# [WORK REQUEST]
Which lines of the data hold the word "duas"? Copy all of them.

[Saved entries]
---------------

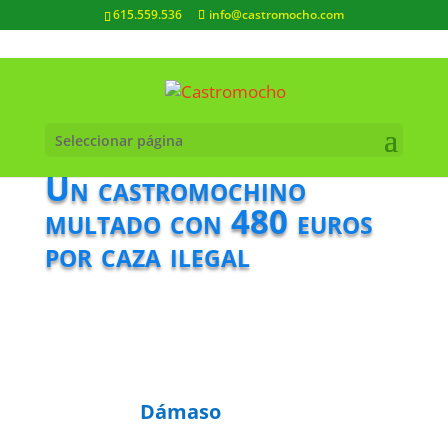
615.559.536
info@castromocho.com
Seleccionar página
Un castromochino
multado con 480 euros
por caza ilegal
Dámaso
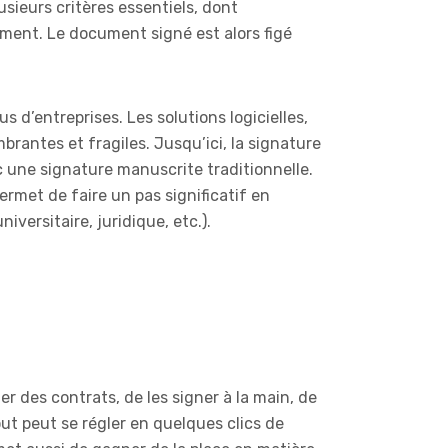
sieurs critères essentiels, dont
ument. Le document signé est alors figé
 d’entreprises. Les solutions logicielles,
brantes et fragiles. Jusqu’ici, la signature
c une signature manuscrite traditionnelle.
rmet de faire un pas significatif en
versitaire, juridique, etc.).
r des contrats, de les signer à la main, de
ut peut se régler en quelques clics de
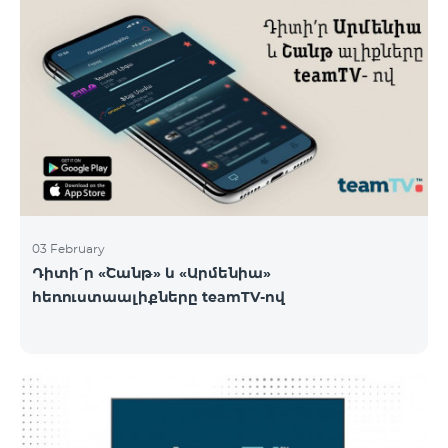
03 February
Դիտի՛ր «Շանթ» և «Արմենիա»
հեռուստաալիքները teamTV-ով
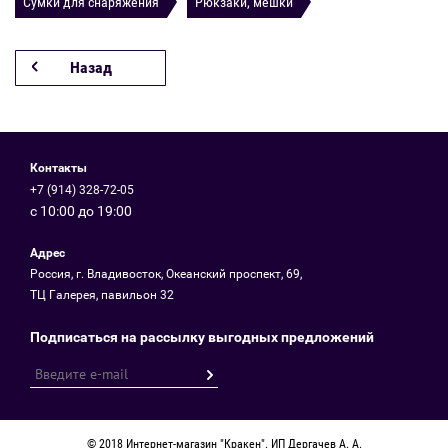
Сумки для снаряжения
Рюкзаки, мешки
Назад
Контакты
+7 (914) 328-72-05
с 10:00 до 19:00
Адрес
Россия, г. Владивосток, Океанский проспект, 69,
ТЦ Галерея, павильон 32
Подписаться на рассылку выгодных предложений
© 2018 Интернет-магазин "Кракен". ИП Дергачев А. А.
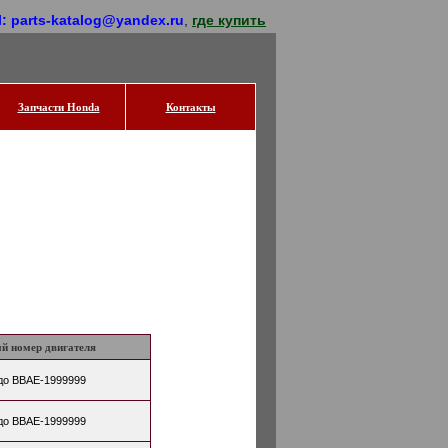
l: parts-katalog@yandex.ru
,
где купить
Запчасти Honda
Контакты
й номер двигателя
до BBAE-1999999
до BBAE-1999999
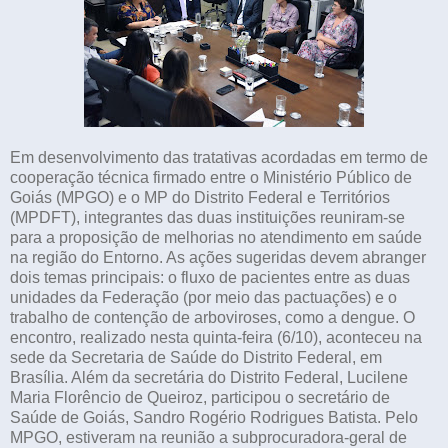
Em desenvolvimento das tratativas acordadas em termo de
cooperação técnica firmado entre o Ministério Público de
Goiás (MPGO) e o MP do Distrito Federal e Territórios
(MPDFT), integrantes das duas instituições reuniram-se
para a proposição de melhorias no atendimento em saúde
na região do Entorno. As ações sugeridas devem abranger
dois temas principais: o fluxo de pacientes entre as duas
unidades da Federação (por meio das pactuações) e o
trabalho de contenção de arboviroses, como a dengue. O
encontro, realizado nesta quinta-feira (6/10), aconteceu na
sede da Secretaria de Saúde do Distrito Federal, em
Brasília. Além da secretária do Distrito Federal, Lucilene
Maria Florêncio de Queiroz, participou o secretário de
Saúde de Goiás, Sandro Rogério Rodrigues Batista. Pelo
MPGO, estiveram na reunião a subprocuradora-geral de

---------------

# [YOUR SOLUTION]
(MPDFT), integrantes das duas instituições reuniram-se
dois temas principais: o fluxo de pacientes entre as duas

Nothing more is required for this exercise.